And the K Club is a showbizzy sort of golf course - more American than Irish - beautifully manicured, shrubbed and treed. It looked really nice in the dull, showery weather of yesterday morning. It looks brilliant in the sunshine on the TV as I sit writing this stuff now, yesterday afternoon.

When not watching the stars and the chorus line on the fairways there are ample opportunities to merchandise. To merchandise is to shop for stuff with a logo or an endorsement. This is what sets golf apart from the rest of showbiz. For whereas few of us aspire to wearing Fred Astaire's pumps or playing a Gallagher brat's guitar, thousands of golfers reckon that with the right equipment, the same equipment, we could play as the pros do - not necessarily all the time, you understand, just now and again.

So there's a tented village where you can look at these things and, bizarrely, also get cut-glass engraved, buy a non-golfing book (How To Be A Cartoonist didn't seem to be selling well, thank goodness), get fashionable golf clothing in more colours than any non-drugged mind has the right to imagine, and sign up for a Visa card that seems to be such a good deal that it pays the monthly bill for you.

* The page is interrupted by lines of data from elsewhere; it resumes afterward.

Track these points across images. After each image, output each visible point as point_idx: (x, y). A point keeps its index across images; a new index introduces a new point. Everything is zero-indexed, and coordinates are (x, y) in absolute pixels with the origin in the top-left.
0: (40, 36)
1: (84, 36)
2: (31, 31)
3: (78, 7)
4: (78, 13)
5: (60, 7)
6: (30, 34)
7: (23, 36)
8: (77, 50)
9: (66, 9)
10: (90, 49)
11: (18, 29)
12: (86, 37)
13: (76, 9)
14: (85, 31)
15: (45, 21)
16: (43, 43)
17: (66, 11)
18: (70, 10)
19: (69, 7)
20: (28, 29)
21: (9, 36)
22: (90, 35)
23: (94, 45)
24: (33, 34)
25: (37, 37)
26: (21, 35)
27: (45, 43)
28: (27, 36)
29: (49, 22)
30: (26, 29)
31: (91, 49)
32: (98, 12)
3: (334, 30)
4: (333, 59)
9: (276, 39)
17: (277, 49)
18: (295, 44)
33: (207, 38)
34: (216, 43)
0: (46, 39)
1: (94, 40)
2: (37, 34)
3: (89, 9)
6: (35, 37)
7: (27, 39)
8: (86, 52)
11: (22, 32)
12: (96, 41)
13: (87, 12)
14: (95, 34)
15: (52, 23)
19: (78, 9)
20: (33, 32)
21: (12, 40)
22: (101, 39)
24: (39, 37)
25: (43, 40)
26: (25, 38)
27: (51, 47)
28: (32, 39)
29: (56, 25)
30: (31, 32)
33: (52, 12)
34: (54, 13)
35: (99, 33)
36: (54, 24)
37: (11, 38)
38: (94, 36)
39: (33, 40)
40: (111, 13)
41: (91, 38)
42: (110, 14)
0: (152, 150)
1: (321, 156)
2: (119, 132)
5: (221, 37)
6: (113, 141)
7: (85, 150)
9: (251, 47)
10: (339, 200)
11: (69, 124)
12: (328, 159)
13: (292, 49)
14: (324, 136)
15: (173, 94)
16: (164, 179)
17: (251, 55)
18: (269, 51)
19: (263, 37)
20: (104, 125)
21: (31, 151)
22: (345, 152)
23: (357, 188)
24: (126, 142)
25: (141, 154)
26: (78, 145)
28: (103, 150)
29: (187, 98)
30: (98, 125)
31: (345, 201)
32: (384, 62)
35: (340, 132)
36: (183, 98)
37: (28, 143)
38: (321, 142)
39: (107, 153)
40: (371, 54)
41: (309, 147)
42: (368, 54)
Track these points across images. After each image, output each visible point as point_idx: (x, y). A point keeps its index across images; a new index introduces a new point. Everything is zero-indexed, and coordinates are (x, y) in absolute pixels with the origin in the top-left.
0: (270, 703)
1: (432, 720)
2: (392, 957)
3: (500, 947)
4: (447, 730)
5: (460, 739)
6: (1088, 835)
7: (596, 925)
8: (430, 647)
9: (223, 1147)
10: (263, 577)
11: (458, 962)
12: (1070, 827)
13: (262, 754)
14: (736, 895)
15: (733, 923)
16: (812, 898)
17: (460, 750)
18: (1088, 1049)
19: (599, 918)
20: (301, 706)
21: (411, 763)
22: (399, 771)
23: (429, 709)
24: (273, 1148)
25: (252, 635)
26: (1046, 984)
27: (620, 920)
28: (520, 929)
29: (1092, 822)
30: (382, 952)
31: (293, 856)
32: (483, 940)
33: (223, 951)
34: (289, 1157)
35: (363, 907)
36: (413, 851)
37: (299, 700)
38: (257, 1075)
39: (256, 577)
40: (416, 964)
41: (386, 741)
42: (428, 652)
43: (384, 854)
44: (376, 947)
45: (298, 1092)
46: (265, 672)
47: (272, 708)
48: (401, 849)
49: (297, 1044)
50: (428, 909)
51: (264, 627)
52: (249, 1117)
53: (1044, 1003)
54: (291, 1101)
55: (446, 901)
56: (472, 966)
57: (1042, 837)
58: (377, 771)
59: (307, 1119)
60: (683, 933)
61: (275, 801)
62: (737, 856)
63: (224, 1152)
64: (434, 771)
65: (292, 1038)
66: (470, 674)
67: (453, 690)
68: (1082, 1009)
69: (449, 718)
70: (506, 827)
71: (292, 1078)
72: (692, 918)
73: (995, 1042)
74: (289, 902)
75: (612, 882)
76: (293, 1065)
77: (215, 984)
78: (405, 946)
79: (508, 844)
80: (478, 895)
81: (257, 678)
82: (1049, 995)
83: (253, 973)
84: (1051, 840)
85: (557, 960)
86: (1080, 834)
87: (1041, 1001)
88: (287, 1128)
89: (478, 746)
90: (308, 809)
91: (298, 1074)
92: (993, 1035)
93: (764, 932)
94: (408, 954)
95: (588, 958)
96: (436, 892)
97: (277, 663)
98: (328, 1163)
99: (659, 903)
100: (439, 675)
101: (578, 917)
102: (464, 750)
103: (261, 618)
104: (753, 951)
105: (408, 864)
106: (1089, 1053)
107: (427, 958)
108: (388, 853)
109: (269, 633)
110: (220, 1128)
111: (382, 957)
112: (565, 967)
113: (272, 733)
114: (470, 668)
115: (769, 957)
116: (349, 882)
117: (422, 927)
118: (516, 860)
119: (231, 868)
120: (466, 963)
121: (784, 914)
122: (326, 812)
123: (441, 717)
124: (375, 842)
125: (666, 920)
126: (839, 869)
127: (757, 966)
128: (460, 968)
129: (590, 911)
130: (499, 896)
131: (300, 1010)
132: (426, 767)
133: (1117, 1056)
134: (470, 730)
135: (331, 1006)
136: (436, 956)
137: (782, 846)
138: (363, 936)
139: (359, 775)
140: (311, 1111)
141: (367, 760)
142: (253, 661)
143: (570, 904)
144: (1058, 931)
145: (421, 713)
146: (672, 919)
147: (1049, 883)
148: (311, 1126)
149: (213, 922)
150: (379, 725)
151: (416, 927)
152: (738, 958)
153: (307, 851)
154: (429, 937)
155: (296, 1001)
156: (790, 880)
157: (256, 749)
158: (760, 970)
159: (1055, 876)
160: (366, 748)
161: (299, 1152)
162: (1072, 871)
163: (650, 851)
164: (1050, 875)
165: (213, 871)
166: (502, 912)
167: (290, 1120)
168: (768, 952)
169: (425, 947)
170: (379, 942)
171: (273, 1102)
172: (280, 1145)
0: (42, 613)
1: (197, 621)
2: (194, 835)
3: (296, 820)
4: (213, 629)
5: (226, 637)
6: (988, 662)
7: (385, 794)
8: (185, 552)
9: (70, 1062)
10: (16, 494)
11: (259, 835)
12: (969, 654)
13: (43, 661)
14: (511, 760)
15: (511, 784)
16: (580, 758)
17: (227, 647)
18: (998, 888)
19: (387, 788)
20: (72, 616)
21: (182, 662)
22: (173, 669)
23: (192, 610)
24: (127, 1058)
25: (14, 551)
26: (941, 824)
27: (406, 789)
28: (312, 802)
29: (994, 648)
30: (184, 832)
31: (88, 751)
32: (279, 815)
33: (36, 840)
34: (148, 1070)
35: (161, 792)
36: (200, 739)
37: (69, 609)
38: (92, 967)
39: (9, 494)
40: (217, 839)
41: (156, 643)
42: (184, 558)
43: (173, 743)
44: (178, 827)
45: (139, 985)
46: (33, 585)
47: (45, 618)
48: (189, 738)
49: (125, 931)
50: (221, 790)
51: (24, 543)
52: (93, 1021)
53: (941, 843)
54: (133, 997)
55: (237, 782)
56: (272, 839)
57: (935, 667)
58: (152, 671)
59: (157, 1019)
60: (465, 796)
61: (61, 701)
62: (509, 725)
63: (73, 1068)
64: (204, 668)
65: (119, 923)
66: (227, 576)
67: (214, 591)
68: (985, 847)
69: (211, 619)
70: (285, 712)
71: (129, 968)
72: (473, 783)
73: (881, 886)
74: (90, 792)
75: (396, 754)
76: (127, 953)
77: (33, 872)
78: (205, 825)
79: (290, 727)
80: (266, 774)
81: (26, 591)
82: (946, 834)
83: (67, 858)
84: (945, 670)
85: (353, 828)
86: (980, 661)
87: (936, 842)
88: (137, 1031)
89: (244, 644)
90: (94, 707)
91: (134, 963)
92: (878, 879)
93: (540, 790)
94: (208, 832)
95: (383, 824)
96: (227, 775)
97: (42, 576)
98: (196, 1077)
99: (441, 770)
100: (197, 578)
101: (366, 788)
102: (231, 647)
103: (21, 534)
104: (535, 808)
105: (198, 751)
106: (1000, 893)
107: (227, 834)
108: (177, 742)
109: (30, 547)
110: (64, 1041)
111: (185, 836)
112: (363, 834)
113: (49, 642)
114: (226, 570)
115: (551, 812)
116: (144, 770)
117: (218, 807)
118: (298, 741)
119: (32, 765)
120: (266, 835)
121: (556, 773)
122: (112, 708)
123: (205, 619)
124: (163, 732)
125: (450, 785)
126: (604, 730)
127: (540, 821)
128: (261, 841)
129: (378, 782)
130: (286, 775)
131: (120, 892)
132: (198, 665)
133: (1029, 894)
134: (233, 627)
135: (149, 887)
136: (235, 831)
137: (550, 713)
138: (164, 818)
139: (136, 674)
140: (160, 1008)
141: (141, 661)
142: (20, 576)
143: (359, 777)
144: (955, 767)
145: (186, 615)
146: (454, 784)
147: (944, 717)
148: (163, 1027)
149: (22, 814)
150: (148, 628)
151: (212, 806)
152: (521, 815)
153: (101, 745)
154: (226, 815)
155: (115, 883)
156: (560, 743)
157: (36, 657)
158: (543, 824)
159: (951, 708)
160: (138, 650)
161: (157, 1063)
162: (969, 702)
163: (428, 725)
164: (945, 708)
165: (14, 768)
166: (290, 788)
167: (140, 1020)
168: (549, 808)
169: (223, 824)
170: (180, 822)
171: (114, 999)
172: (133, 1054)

You can also buy a single baked potato for £3 which must be one of the best deals ever (assuming you're the one selling the baked potatoes).

I had to cheat a little to get the low-down on the real merchandise. To an area near the practice ground where you need all sorts of badges to go, I went. I talked to some of the guys who tweak the shafts and bend the heads of the professionals - sorry, of the clubs of the professionals. They talked of torque, the bane of any decent golf-club shaft's existence. There's lots of torque in those graphite shafts that we have all bought, it seems, which is a Bad Thing. Less torque in steel shafts, which is a Good Thing. And even less in the new, just on the market, Fat Shafts, which is an Excellent Thing but also, probably, an Expensive Thing. So remember, you heard it here first - if you wanna be a good golfer Fat Shafts is what you need. When just fat is what you need to be a good golfer, I'll be quids in.

The Smurfit European Open is at the K Club, Straffan, Co Kildare, today, tomorrow and Sunday. Admission is: adults £20 a day; OAPs and 14-18-year-olds £10; under-13s free when accompanied by adults; park- ing is £2 a day.